> [Request] In the records below, pick out all lines containing the word "martillos".

:::::

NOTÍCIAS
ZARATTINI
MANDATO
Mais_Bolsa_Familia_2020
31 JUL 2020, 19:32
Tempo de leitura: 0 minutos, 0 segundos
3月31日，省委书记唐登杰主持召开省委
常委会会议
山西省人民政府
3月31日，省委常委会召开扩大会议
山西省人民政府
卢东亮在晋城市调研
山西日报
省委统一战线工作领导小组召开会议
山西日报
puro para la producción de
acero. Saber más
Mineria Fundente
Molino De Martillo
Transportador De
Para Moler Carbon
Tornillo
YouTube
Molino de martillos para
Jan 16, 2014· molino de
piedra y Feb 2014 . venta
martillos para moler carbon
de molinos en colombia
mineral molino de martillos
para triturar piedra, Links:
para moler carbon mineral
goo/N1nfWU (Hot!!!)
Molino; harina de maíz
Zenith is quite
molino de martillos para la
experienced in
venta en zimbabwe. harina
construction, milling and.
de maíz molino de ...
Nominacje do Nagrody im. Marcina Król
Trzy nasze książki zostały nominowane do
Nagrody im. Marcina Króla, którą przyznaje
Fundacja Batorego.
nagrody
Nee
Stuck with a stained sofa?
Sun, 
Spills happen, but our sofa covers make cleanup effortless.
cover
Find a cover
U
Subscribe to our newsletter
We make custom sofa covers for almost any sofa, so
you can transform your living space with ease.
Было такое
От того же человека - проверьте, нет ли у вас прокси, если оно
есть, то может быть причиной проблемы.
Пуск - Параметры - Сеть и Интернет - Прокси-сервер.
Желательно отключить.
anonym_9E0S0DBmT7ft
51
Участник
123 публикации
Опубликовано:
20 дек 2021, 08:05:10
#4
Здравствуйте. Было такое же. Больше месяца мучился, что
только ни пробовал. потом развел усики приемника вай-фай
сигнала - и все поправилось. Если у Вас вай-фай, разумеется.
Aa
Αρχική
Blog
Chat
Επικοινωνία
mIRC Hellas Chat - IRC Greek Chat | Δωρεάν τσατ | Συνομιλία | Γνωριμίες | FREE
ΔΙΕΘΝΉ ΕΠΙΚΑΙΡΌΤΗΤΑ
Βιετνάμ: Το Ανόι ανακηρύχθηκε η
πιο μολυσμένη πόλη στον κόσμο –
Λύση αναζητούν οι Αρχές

:::::

> [Problem solution]
Molino de martillos para
martillos para moler carbon
mineral molino de martillos
molino de martillos para la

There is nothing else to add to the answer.